Derzeit gibt es 4163 islamistische Extremisten im Land, das sind knapp 100 mehr als 2022. Das LfV stuft die abstrakte Gefahrenlage als unverändert hoch ein. Vor der Fußball-Europameisterschaft werben etwa islamistische Terroristen offen im Internet für Anschläge während des Turniers. Zwar liegen dem LfV keine konkreten Hinweise vor, doch Strobl fehlt es, wie er sagte, nicht an Fantasie, dass auch komplexere Anschlagsszenarien geplant werden könnten. „Das ist einfach die Realität“, so Strobl. Auch betonte er, dass „der Islamismus nicht zu Deutschland gehört“.

Strobl warnt davor, gewaltbereiten Linksextremismus zu unterschätzen

Während die Zahl der Personen, die der rechts- und linksextremistischen Szene zugeordnet werden, mit 2460 und 2650 weitgehend konstant geblieben ist steigt die Zahl der Personen, die den „Reichsbürger“ und Selbstverwaltern zuzurechnen sind. Waren es 2022 noch 3300, waren es im vergangenen Jahr rund 4000. Rund 400 Personen werden dem Phänomenbereich Delegitimierung des Staates zugeordnet. Gemein ist allen Gruppierungen, dass sie viele gewaltbereite Mitglieder haben. So stieg etwa die Zahl rechtsextremistischer Gewalttaten auf 50 an, es gab rund 1800 Straftaten, die rechtsextremistisch motiviert waren.

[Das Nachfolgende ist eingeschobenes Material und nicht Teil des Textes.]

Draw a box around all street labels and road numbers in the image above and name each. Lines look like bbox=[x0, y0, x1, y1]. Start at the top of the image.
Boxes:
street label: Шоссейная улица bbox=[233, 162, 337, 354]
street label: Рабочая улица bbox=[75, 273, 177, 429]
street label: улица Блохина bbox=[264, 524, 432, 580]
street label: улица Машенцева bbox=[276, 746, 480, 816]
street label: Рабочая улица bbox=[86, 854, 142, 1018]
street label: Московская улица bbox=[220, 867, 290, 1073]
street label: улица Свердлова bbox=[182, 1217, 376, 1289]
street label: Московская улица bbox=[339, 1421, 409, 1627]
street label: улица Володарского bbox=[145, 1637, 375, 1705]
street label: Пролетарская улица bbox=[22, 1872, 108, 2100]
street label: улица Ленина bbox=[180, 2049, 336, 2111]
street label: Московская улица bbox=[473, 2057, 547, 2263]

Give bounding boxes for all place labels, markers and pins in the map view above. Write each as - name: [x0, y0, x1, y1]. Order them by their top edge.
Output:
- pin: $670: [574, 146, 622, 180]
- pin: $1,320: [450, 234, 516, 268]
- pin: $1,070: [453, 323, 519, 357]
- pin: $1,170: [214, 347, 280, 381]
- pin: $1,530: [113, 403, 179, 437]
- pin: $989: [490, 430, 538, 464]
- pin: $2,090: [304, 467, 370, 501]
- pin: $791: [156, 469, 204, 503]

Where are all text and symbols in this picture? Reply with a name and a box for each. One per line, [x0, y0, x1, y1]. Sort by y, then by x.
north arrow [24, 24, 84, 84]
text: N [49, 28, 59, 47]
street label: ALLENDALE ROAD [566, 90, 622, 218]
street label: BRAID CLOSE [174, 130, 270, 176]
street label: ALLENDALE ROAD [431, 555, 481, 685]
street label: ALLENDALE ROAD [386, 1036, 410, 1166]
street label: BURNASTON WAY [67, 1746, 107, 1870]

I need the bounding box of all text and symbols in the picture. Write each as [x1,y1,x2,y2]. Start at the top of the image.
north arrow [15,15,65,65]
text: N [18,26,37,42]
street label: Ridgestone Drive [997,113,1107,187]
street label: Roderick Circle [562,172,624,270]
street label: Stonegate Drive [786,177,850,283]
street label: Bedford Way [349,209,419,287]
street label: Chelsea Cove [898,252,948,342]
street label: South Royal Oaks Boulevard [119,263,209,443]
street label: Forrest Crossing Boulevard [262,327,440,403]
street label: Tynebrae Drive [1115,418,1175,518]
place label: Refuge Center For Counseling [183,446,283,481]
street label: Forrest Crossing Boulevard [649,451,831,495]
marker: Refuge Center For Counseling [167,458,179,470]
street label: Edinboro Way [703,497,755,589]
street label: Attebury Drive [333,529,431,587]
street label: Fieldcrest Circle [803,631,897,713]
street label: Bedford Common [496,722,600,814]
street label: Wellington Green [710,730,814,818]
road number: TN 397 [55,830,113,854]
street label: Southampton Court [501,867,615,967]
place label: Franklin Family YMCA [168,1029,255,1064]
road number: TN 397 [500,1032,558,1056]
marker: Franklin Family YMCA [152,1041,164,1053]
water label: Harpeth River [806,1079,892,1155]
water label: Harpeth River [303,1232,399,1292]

Die Zahl linksextremistischer Straftaten ging leicht zurück, doch warnt Strobl vor Verharmlosung: „Der gewaltbereite Linksextremis in Baden-Württemberg ist aus meiner Sicht nicht zu unterschätzen. Da sind Leute dabei, denen ich alles zutraue.“ Mit Blick auf Gewalt gegen Polizisten spiele Linksextremismus quantitativ eine große Rolle.

Ausländerbehörden stellen 104569 Anfragen für Personenüberprüfung

Auch bestehen nach wie vor Bedrohungen „von außen“, etwa durch die Nachrichtendienste anderer Staaten. Russland ist mit Cyberangriffen und Spionageaktionen nicht erst seit Beginn seines Angriffskriegs auf die Ukraine sehr aktiv. Auch andere Staaten haben Behörden, Unternehmen und Forschungseinrichtungen im Fokus. Die Spionage- und Cyberabwehr sei so gefordert wie nie zuvor seit dem Ende des Kalten Krieges, so Bube. Die Sicherheitslage ist laut Strobl nur mit genügend Ressourcen und Personal zu bewältigen. Er bat angesichts der Haushaltsberatungen um Unterstützung für eine angemessene Ausstattung des LfV. Bube schloss sich dem an und bat die Fraktionen eindringlich um Unterstützung, mit Blick auf die finanzielle und personelle Ausstattung.

Nie zuvor sei ihre Behörde stärker gefordert gewesen, sagte Bube. Grund sei die steigende Zahl an Extremisten in allen Bereichen, das sei ein Situation, wie sie sie bisher nicht erlebt habe. So sei etwa die Zahl der Personenüberprüfungen sprunghaft angestiegen. Allein die Ausländerbehörden stellten 104 569 Anfragen ans LfV.